**Selected text**:
--- --- ---
After trying unsuccessfully to convince Mary to revoke her approval of the settlement agreement, Mohr and his firm withdrew their representation of Mary because they believed the settlement agreement to be unconscionable.
Following the prove-up, the court approved the settlement agreement. Mary testified that she now believes that the settlement agreement was unfair. She has hired an attorney to try to change the provisions pertaining to visitation and payment of the children's expenses.
Respondent presented four judges and two attorneys as character witnesses. They testified that she has an excellent reputation for truthfulness and honesty. Respondent testified that she does a substantial amount of pro bono work, and is active in the Illinois State Bar Association, the North Suburban Bar Association, and other community and charitable organizations.
Respondent asserts that the Hearing Board erroneously found that she violated Rule 4.2 of the Rules of Professional Conduct. Rule 4.2 provides as follows:
During the course of representing a client a lawyer shall not communicate or cause another to communicate on the subject of the representation with a party the lawyer knows to represented by another lawyer in that matter unless the first lawyer has obtained the prior consent of the lawyer representing such other party or as may otherwise be authorized by law.
--- --- ---
[Rows drawn from a dataset]

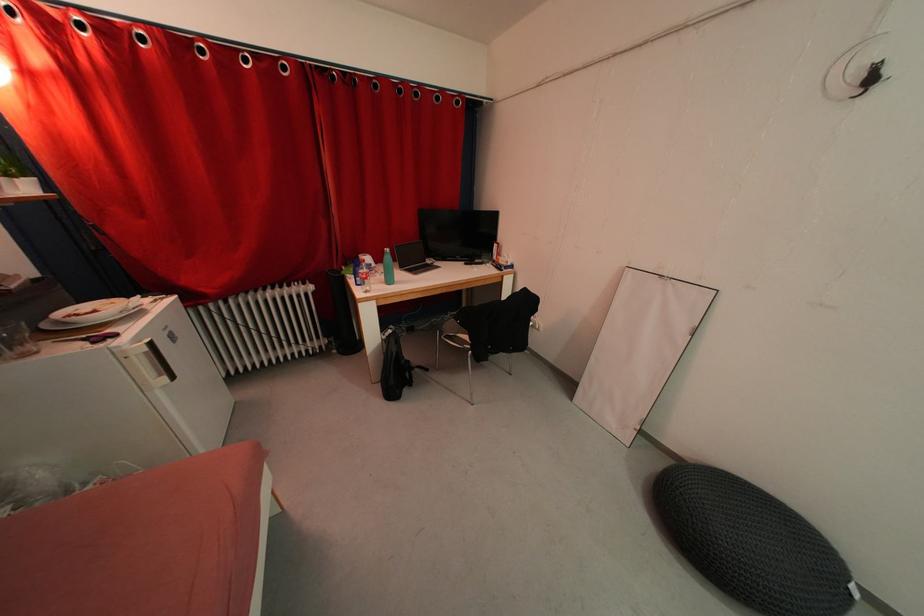
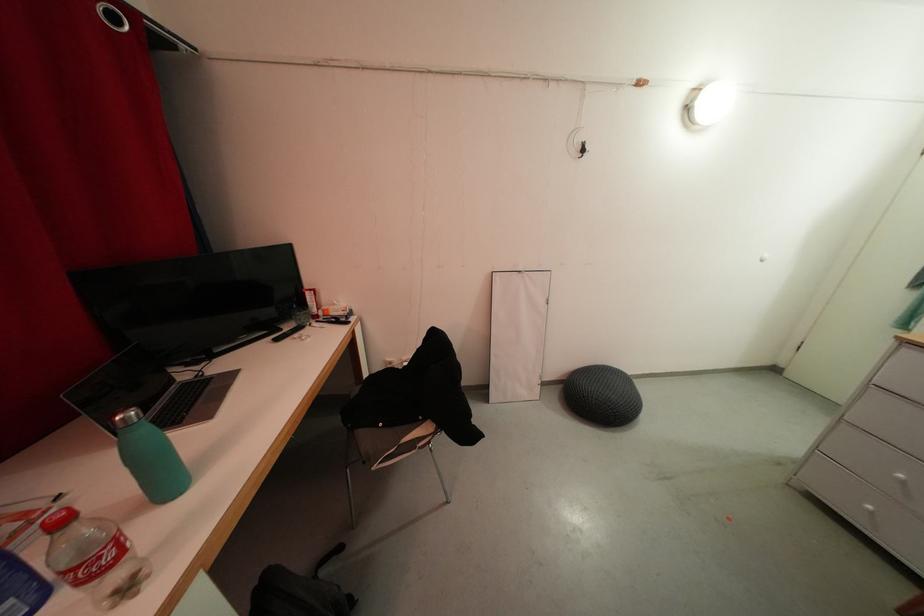
Locate, in the second image, the point that corresponds to point (372, 294) in the first image.

(134, 593)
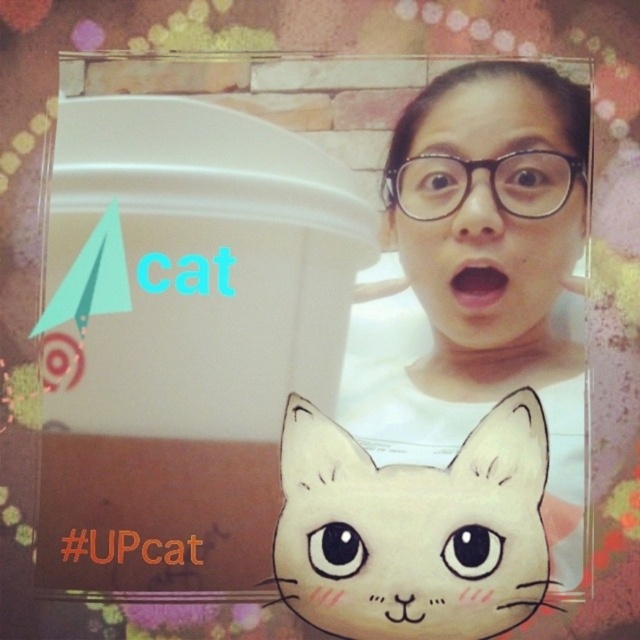
You are an interior designer working on a living room project. You have two matte objects to place on the wall in the scene described. The matte white cat face at center and the matte plastic face at upper center. Which object will you choose to place higher up on the wall to maintain visual balance?

The matte white cat face at center is larger in size compared to the matte plastic face at upper center. To maintain visual balance, the larger matte white cat face at center should be placed lower on the wall, while the smaller matte plastic face at upper center can be placed higher up.

You are standing 30 inches away from the brick wall in the image. Is the point at coordinate (513, 177) closer to you than the brick wall?

The distance of point (513, 177) from viewer is 28.71 inches, which is less than 30 inches. Therefore, the point at coordinate (513, 177) is closer to you than the brick wall.

You are an art curator examining a digital artwork that combines a human subject and a stylized cat graphic. The artwork includes a white matte face at center and a matte white cat face at center. From the viewer perspective, which object is positioned to the left?

The matte white cat face at center is positioned to the left of the white matte face at center.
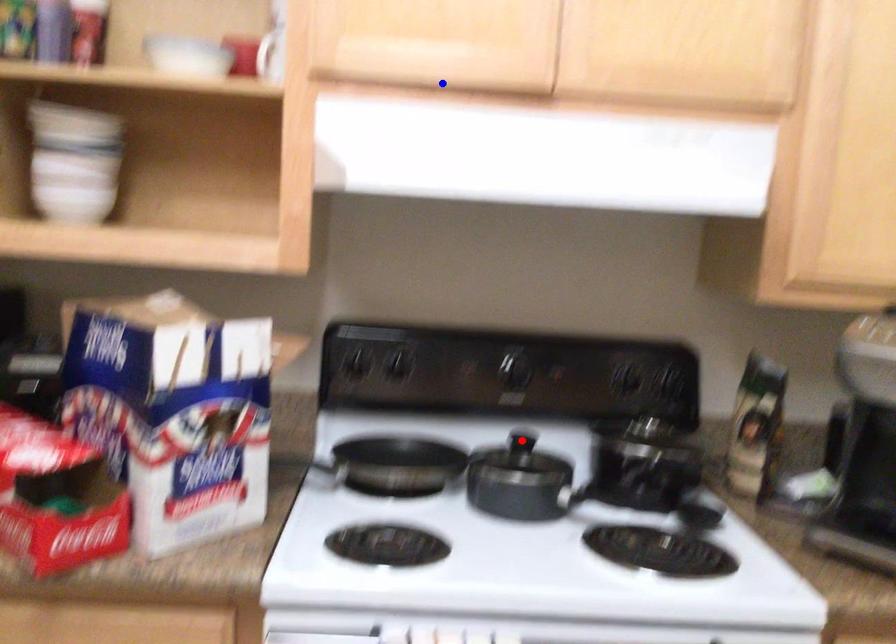
Question: Which of the two points in the image is closer to the camera?

Choices:
 (A) Blue point is closer.
 (B) Red point is closer.

Answer: (A)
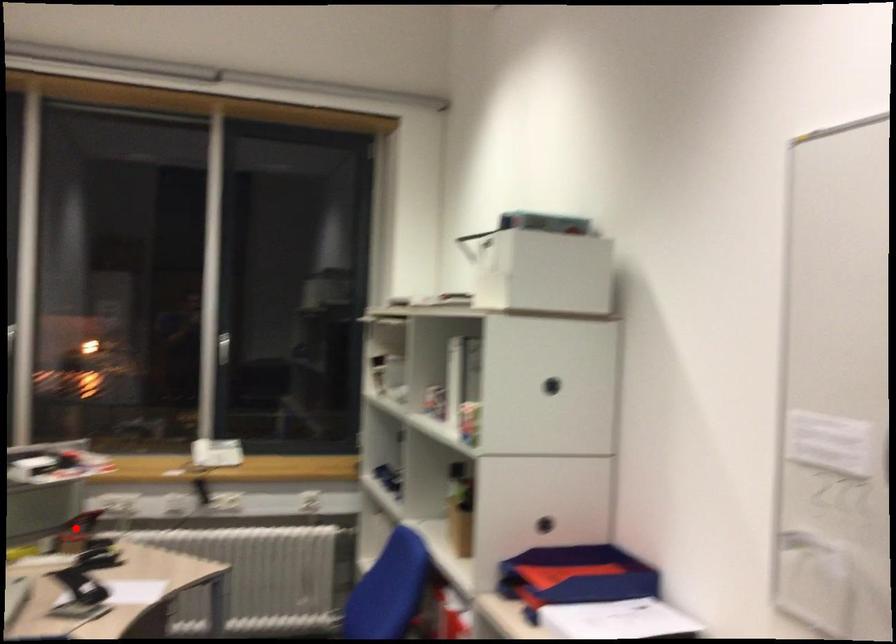
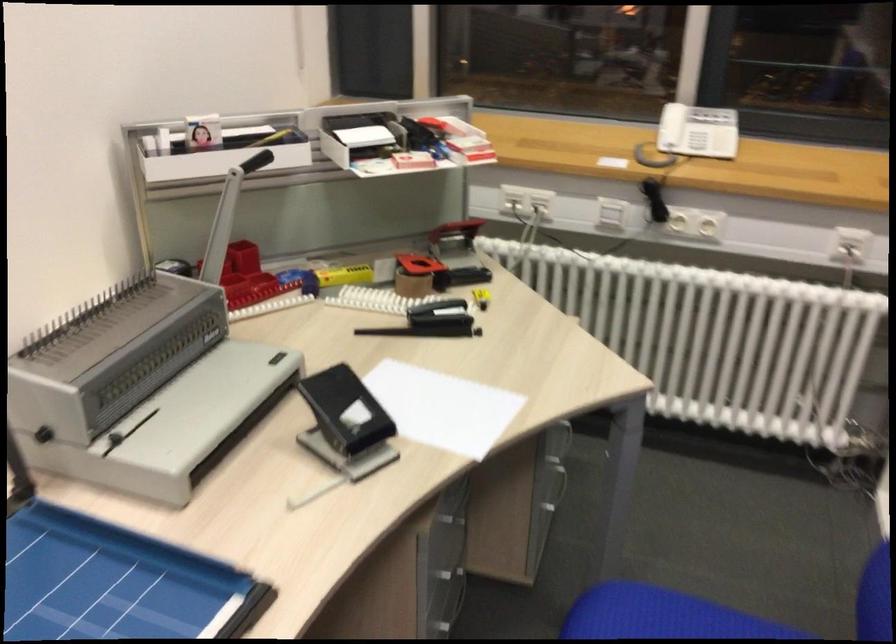
In the second image, find the point that corresponds to the highlighted location in the first image.

(454, 236)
--- --- ---
**Problems to work on**:
1 – Repeat a span of the attorney discipline excerpt verbatim. Begin at the words "After trying unsuccessfully" and stop after "the children's expenses.".
2 – For each statement below, answer yes or no according to the attorney discipline excerpt, and quote the words from it that decide the answer. (a) Mohr and his firm withdrew from representing Mary because they believed the settlement agreement to be unconscionable. (b) Respondent presented three judges as character witnesses. (c) Mary has hired an attorney to try to change the visitation provisions.

**Answer list**:
1 –
After trying unsuccessfully to convince Mary to revoke her approval of the settlement agreement, Mohr and his firm withdrew their representation of Mary because they believed the settlement agreement to be unconscionable.
Following the prove-up, the court approved the settlement agreement. Mary testified that she now believes that the settlement agreement was unfair. She has hired an attorney to try to change the provisions pertaining to visitation and payment of the children's expenses.

2 –
(a) Yes: "Mohr and his firm withdrew their representation of Mary because they believed the settlement agreement to be unconscionable."
(b) No: "Respondent presented four judges and two attorneys as character witnesses."
(c) Yes: "She has hired an attorney to try to change the provisions pertaining to visitation and payment of the children's expenses."